**TEXTAUSZUG**:

##############################

Die Erfassung dieses gewaltigen Raumes ist ein hinsichtlich der Materialfülle gewagtes, gleichwohl thematisch gut zu rechtfertigendes Unterfangen, lassen sich auf diese Weise doch Besonderheiten und Parallelen verdeutlichen, die ansonsten in der meist vorherrschenden Fokussierung auf eine ethnische Gruppe oder ein heutiges Staatsterritorium vernachlässigt werden.

Mit Florin Curta, der früher am Vasile Pârvan-Institut für Archäologie der Rumänischen Akademie der Wissenschaften tätig war, und heute die Stellung eines "Associate Professor" für "Medieval History and Archaeology" an der University of Florida innehat, nahm sich ein für diesen Raum bestens ausgewiesener Spezialist dieses Themas an.

##############################

**AUFGABE 1**: Suche in den folgenden Zeilen alle heraus, die das Wort "como" enthalten, und gib sie unverändert wieder. Achte dabei auf Groß- und Kleinschreibung.

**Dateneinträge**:
##############################

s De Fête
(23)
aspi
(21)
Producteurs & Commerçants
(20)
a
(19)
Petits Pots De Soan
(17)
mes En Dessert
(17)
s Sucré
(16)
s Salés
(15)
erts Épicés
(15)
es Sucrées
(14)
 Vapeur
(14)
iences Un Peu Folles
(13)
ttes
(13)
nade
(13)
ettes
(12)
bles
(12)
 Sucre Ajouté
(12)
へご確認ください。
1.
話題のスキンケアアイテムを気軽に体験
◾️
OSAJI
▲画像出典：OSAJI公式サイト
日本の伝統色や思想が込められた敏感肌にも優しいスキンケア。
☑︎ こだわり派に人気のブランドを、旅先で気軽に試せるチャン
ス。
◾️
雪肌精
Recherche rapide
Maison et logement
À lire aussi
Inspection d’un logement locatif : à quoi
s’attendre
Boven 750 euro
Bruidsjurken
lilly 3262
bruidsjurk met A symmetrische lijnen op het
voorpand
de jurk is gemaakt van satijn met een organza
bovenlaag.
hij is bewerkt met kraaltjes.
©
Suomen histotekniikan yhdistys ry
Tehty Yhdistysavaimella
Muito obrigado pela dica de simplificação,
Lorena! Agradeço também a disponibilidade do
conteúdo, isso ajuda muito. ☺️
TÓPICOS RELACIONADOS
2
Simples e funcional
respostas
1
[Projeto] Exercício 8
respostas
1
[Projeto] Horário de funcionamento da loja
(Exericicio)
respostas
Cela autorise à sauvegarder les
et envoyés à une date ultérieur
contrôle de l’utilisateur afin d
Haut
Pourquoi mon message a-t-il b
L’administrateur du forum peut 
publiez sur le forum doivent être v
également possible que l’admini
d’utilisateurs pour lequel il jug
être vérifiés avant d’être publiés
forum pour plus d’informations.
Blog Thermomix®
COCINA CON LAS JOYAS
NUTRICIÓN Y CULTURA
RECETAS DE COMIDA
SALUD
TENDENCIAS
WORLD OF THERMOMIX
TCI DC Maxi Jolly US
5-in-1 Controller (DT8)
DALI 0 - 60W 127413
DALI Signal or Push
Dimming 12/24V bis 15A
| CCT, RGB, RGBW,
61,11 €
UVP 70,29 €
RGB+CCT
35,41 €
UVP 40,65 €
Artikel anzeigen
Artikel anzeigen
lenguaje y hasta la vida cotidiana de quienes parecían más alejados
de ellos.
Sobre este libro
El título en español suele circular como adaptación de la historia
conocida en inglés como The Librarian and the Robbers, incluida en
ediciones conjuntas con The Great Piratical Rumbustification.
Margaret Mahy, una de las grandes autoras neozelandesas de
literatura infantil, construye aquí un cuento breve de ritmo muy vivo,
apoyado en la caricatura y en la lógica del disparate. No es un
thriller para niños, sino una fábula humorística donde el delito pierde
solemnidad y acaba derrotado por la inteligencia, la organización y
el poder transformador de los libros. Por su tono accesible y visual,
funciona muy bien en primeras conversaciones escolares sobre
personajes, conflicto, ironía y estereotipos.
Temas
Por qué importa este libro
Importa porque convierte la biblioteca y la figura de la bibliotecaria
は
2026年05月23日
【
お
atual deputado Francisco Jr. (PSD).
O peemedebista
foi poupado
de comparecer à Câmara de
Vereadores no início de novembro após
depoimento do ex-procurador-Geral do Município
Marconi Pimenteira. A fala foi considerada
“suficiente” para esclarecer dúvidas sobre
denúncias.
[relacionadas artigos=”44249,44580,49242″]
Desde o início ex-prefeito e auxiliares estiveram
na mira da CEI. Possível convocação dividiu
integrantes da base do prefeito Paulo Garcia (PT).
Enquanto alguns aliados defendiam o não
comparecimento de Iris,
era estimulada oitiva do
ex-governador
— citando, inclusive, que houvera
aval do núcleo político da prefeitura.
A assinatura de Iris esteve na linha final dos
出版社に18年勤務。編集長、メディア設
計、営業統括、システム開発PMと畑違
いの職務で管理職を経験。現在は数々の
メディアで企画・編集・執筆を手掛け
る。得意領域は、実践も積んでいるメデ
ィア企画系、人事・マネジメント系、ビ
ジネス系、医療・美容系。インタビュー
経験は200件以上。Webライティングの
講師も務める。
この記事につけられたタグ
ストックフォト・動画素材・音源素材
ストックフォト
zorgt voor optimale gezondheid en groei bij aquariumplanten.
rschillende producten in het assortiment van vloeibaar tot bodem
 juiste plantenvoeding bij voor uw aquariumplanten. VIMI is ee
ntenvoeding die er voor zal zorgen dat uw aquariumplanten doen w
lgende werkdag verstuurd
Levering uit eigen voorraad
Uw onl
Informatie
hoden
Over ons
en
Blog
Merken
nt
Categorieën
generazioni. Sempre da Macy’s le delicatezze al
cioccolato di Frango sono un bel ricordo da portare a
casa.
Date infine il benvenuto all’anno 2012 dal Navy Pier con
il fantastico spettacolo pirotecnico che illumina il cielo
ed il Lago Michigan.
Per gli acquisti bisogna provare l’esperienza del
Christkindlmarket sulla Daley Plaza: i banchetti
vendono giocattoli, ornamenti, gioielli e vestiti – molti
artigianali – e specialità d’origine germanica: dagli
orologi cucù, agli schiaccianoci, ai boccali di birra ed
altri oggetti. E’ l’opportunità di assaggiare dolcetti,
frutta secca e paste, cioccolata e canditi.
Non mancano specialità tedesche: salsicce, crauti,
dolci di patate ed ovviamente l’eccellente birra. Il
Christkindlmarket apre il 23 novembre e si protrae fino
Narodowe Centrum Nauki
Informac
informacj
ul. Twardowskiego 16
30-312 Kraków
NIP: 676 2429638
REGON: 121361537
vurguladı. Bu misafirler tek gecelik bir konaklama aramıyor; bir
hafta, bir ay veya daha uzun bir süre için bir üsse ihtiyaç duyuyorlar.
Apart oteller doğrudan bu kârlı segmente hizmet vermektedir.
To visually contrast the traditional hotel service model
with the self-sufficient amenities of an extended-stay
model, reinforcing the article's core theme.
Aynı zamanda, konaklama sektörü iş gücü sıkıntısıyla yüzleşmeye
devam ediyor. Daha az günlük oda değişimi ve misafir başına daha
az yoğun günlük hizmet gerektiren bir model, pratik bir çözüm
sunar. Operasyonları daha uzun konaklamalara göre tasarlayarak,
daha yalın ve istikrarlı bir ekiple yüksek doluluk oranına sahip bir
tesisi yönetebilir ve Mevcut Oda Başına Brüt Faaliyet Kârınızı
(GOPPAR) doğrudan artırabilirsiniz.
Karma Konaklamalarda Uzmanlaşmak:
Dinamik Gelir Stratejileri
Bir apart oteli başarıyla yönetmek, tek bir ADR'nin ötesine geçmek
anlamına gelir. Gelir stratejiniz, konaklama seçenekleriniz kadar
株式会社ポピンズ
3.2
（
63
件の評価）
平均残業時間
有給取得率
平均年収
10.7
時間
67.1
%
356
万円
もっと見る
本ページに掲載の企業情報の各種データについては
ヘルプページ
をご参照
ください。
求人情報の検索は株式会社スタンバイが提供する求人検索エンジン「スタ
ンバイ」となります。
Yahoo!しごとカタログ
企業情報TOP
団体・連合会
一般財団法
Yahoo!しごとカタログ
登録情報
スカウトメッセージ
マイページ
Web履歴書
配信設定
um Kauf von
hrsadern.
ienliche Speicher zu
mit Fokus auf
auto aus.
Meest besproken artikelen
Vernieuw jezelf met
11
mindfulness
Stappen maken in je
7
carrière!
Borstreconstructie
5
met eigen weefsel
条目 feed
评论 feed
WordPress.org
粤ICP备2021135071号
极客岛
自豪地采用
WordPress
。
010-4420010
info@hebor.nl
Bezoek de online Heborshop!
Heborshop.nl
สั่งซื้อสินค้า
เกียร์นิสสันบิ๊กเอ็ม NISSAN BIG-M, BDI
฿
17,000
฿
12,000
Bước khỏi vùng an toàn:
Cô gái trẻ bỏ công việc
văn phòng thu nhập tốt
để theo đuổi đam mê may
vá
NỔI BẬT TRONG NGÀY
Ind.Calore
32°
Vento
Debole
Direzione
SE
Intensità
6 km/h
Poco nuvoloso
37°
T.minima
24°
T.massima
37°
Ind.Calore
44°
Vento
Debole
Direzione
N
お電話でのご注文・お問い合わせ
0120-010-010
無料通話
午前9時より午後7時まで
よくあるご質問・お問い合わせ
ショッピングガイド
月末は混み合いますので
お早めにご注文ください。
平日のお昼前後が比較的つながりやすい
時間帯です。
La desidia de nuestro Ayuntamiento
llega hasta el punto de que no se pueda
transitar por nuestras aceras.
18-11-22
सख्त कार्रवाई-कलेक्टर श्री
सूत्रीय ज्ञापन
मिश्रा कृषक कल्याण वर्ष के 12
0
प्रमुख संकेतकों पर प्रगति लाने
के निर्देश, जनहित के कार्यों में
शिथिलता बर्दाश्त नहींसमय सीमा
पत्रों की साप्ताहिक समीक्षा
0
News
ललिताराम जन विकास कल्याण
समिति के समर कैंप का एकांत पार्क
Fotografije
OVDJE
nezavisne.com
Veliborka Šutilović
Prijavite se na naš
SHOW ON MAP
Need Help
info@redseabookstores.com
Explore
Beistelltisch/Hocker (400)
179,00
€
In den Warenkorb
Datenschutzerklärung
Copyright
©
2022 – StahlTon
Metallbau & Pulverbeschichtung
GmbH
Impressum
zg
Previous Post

##############################

**AUFGABE 2**: Gib den Textauszug von "Die Erfassung dieses" bis einschließlich "dieses Themas an." wieder und ersetze darin "Spezialist" durch "Fachmann".

**ERWARTETE AUSGABE 1**:
El título en español suele circular como adaptación de la historia
conocida en inglés como The Librarian and the Robbers, incluida en

**ERWARTETE AUSGABE 2**:
Die Erfassung dieses gewaltigen Raumes ist ein hinsichtlich der Materialfülle gewagtes, gleichwohl thematisch gut zu rechtfertigendes Unterfangen, lassen sich auf diese Weise doch Besonderheiten und Parallelen verdeutlichen, die ansonsten in der meist vorherrschenden Fokussierung auf eine ethnische Gruppe oder ein heutiges Staatsterritorium vernachlässigt werden.

Mit Florin Curta, der früher am Vasile Pârvan-Institut für Archäologie der Rumänischen Akademie der Wissenschaften tätig war, und heute die Stellung eines "Associate Professor" für "Medieval History and Archaeology" an der University of Florida innehat, nahm sich ein für diesen Raum bestens ausgewiesener Fachmann dieses Themas an.